Um estudo desenvolvido na Universidade Federal de Minas Gerais (UFMG) identificou que muitos cuidadores familiares estão adoecendo em um cenário de elevada ocorrência de condições crônicas não transmissíveis. A conclusão foi do enfermeiro Marcus Luciano de Oliveira Tavares, que avaliou um grupo populacional de cuidadores familiares e seus dependentes, vinculado a dois serviços de Atenção Primária à Saúde de Belo Horizonte, para sua tese de doutorado no Programa de Pós-graduação em Enfermagem da UFMG.
De acordo com o pesquisador, as mudanças nos perfis demográficos, nutricionais e epidemiológicos da população brasileira têm aumentado a ocorrência de doenças e agravos não transmissíveis que, quando não provocam a morte de seus portadores, geram sequelas e lesões incapacitantes, tornando-os dependentes de cuidados que, em geral, ficam sob responsabilidade de um membro da família.
O estudo constatou que o cuidado a uma pessoa dependente crônica é uma atividade duradoura, devido ao caráter comumente irreversível da condição.
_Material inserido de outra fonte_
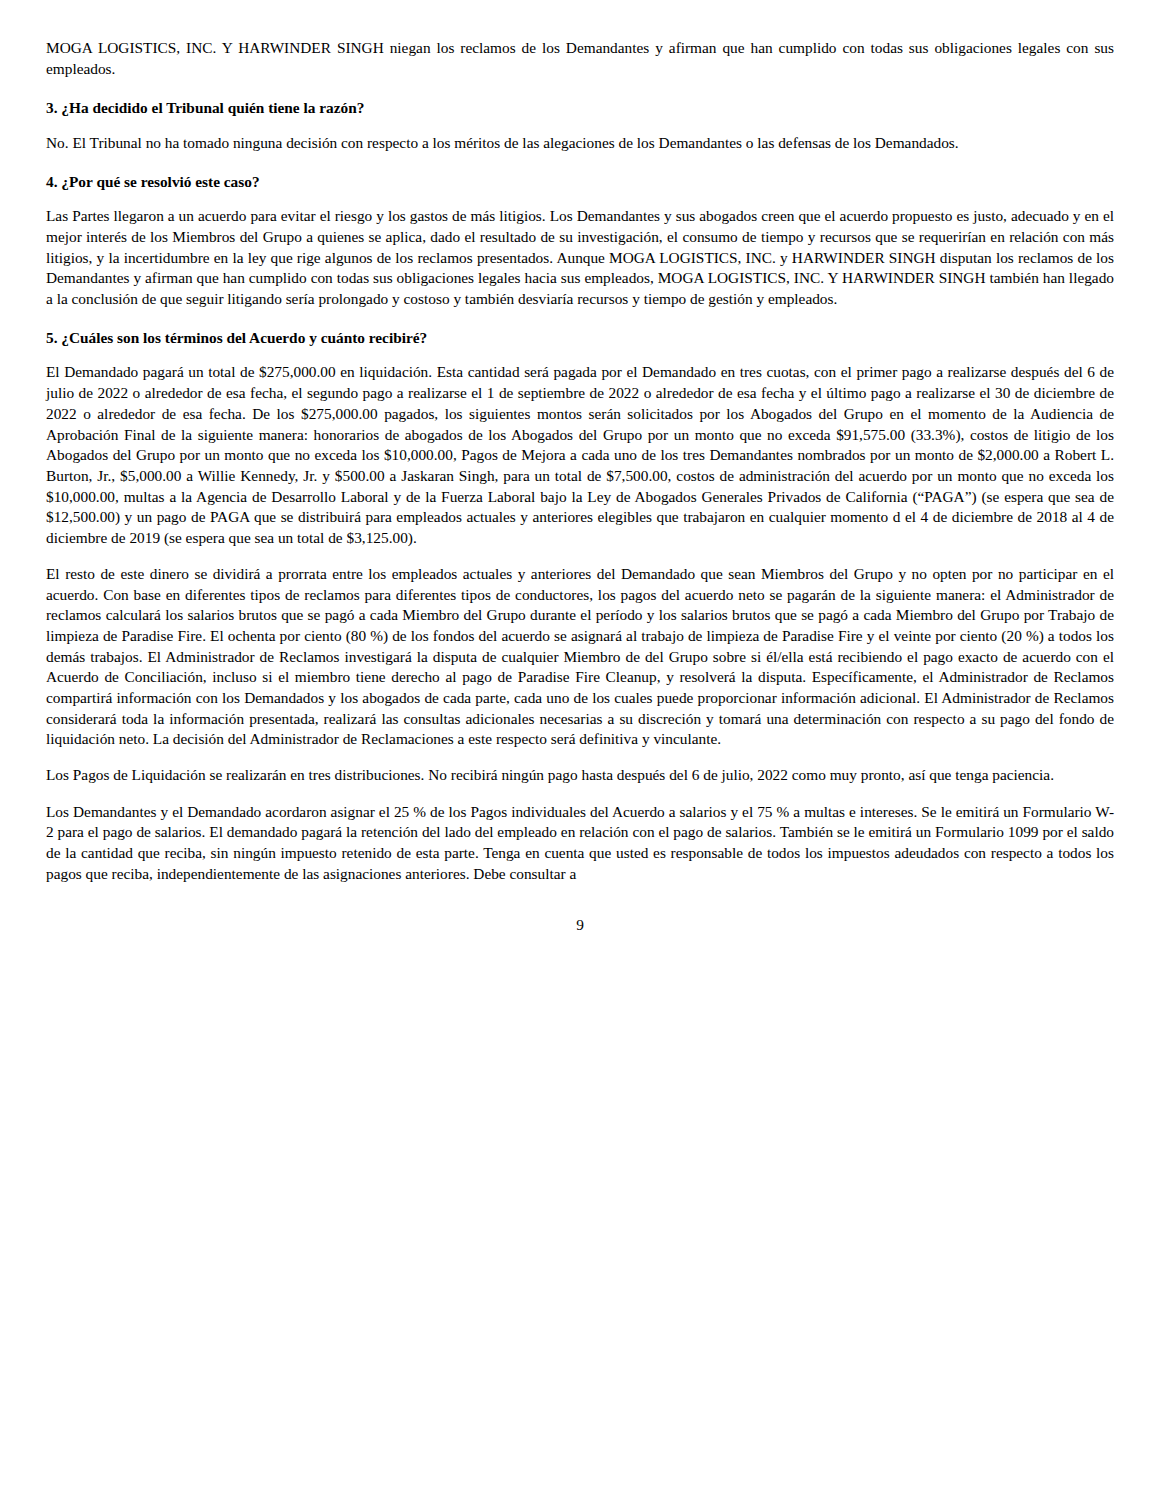MOGA LOGISTICS, INC. Y HARWINDER SINGH niegan los reclamos de los Demandantes y afirman que han cumplido con todas sus obligaciones legales con sus empleados.
3. ¿Ha decidido el Tribunal quién tiene la razón?
No. El Tribunal no ha tomado ninguna decisión con respecto a los méritos de las alegaciones de los Demandantes o las defensas de los Demandados.
4. ¿Por qué se resolvió este caso?
Las Partes llegaron a un acuerdo para evitar el riesgo y los gastos de más litigios. Los Demandantes y sus abogados creen que el acuerdo propuesto es justo, adecuado y en el mejor interés de los Miembros del Grupo a quienes se aplica, dado el resultado de su investigación, el consumo de tiempo y recursos que se requerirían en relación con más litigios, y la incertidumbre en la ley que rige algunos de los reclamos presentados. Aunque MOGA LOGISTICS, INC. y HARWINDER SINGH disputan los reclamos de los Demandantes y afirman que han cumplido con todas sus obligaciones legales hacia sus empleados, MOGA LOGISTICS, INC. Y HARWINDER SINGH también han llegado a la conclusión de que seguir litigando sería prolongado y costoso y también desviaría recursos y tiempo de gestión y empleados.
5. ¿Cuáles son los términos del Acuerdo y cuánto recibiré?
El Demandado pagará un total de $275,000.00 en liquidación. Esta cantidad será pagada por el Demandado en tres cuotas, con el primer pago a realizarse después del 6 de julio de 2022 o alrededor de esa fecha, el segundo pago a realizarse el 1 de septiembre de 2022 o alrededor de esa fecha y el último pago a realizarse el 30 de diciembre de 2022 o alrededor de esa fecha. De los $275,000.00 pagados, los siguientes montos serán solicitados por los Abogados del Grupo en el momento de la Audiencia de Aprobación Final de la siguiente manera: honorarios de abogados de los Abogados del Grupo por un monto que no exceda $91,575.00 (33.3%), costos de litigio de los Abogados del Grupo por un monto que no exceda los $10,000.00, Pagos de Mejora a cada uno de los tres Demandantes nombrados por un monto de $2,000.00 a Robert L. Burton, Jr., $5,000.00 a Willie Kennedy, Jr. y $500.00 a Jaskaran Singh, para un total de $7,500.00, costos de administración del acuerdo por un monto que no exceda los $10,000.00, multas a la Agencia de Desarrollo Laboral y de la Fuerza Laboral bajo la Ley de Abogados Generales Privados de California (“PAGA”) (se espera que sea de $12,500.00) y un pago de PAGA que se distribuirá para empleados actuales y anteriores elegibles que trabajaron en cualquier momento d el 4 de diciembre de 2018 al 4 de diciembre de 2019 (se espera que sea un total de $3,125.00).
El resto de este dinero se dividirá a prorrata entre los empleados actuales y anteriores del Demandado que sean Miembros del Grupo y no opten por no participar en el acuerdo. Con base en diferentes tipos de reclamos para diferentes tipos de conductores, los pagos del acuerdo neto se pagarán de la siguiente manera: el Administrador de reclamos calculará los salarios brutos que se pagó a cada Miembro del Grupo durante el período y los salarios brutos que se pagó a cada Miembro del Grupo por Trabajo de limpieza de Paradise Fire. El ochenta por ciento (80 %) de los fondos del acuerdo se asignará al trabajo de limpieza de Paradise Fire y el veinte por ciento (20 %) a todos los demás trabajos. El Administrador de Reclamos investigará la disputa de cualquier Miembro de del Grupo sobre si él/ella está recibiendo el pago exacto de acuerdo con el Acuerdo de Conciliación, incluso si el miembro tiene derecho al pago de Paradise Fire Cleanup, y resolverá la disputa. Específicamente, el Administrador de Reclamos compartirá información con los Demandados y los abogados de cada parte, cada uno de los cuales puede proporcionar información adicional. El Administrador de Reclamos considerará toda la información presentada, realizará las consultas adicionales necesarias a su discreción y tomará una determinación con respecto a su pago del fondo de liquidación neto. La decisión del Administrador de Reclamaciones a este respecto será definitiva y vinculante.
Los Pagos de Liquidación se realizarán en tres distribuciones. No recibirá ningún pago hasta después del 6 de julio, 2022 como muy pronto, así que tenga paciencia.
Los Demandantes y el Demandado acordaron asignar el 25 % de los Pagos individuales del Acuerdo a salarios y el 75 % a multas e intereses. Se le emitirá un Formulario W-2 para el pago de salarios. El demandado pagará la retención del lado del empleado en relación con el pago de salarios. También se le emitirá un Formulario 1099 por el saldo de la cantidad que reciba, sin ningún impuesto retenido de esta parte. Tenga en cuenta que usted es responsable de todos los impuestos adeudados con respecto a todos los pagos que reciba, independientemente de las asignaciones anteriores. Debe consultar a
9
No período analisado pelo autor, houve piora ou estabilidade do nível de dependência. Nenhum indivíduo registrou melhora. “O papel de cuidador familiar é contínuo e sofre influência de diversos outros fatores. Esse caráter foi avaliado em nosso estudo em razão do tempo que o cuidador familiar exerce essa função. Tal fator se configura como risco para diminuição da sua qualidade de vida, especialmente nos domínios físico e de meio ambiente. Para justificar esse resultado em relação à dimensão física, podemos nos basear na deterioração do seu estado de saúde e na perda da capacidade intrínseca causadas pelo envelhecimento”, afirma Tavares.
Iniciativas de apoio
O estudo, que envolveu múltiplas abordagens (qualitativa, quantitativa e revisão de literatura), identificou oito fatores associados à qualidade de vida do cuidador. Metade deles está relacionado a garantias de proteção: praticar alguma religião, revezar o cuidado com outras pessoas, praticar atividade física e ter sono reparador. Os outros quatro são de risco: internação recente da pessoa dependente, ampliação do nível de dependência, idade e tempo na função de cuidador. “A maioria desses fatores são passíveis de intervenção, entretanto, esse estudo não identificou iniciativas governamentais de apoio a essas pessoas no Brasil. É necessário que seja criada uma frente intersetorial com formuladores de políticas, gestores, profissionais de saúde e famílias. Com o passar dos anos, a demanda por cuidadores familiares tende a aumentar. Por isso, é urgente a inclusão dessa temática nas agendas das nações”, defende o autor do trabalho.
“São doentes cuidando de outros doentes. Em alguns anos, estima-se que teremos muitas pessoas precisando de cuidados e poucas pessoas disponíveis para cuidar. Esse fenômeno tem relação com a inserção da mulher no mercado de trabalho e com a ocorrência de sequelas e lesões incapacitantes em pessoas mais jovens, entre diversos outros fatores”, explica Marcus.
O pesquisador enfatizou, ainda, que o cuidado à unidade familiar deve ser entendido como premissa pelos profissionais que atuam nos serviços de atenção primária à saúde, que é operacionalizada, na maior parte do território brasileiro, pelas equipes da Estratégia Saúde da Família. “Para cuidar da saúde da família, é preciso reconhecê-la como sistema vivo e dinâmico, cuja funcionalidade depende do papel que cada membro exerce. Afinal, a família é maior do que a soma de seus integrantes. Cuidadores familiares desempenham importante papel social e contribuem para a sustentabilidade do sistema público de saúde brasileiro”, avalia Marcus Tavares.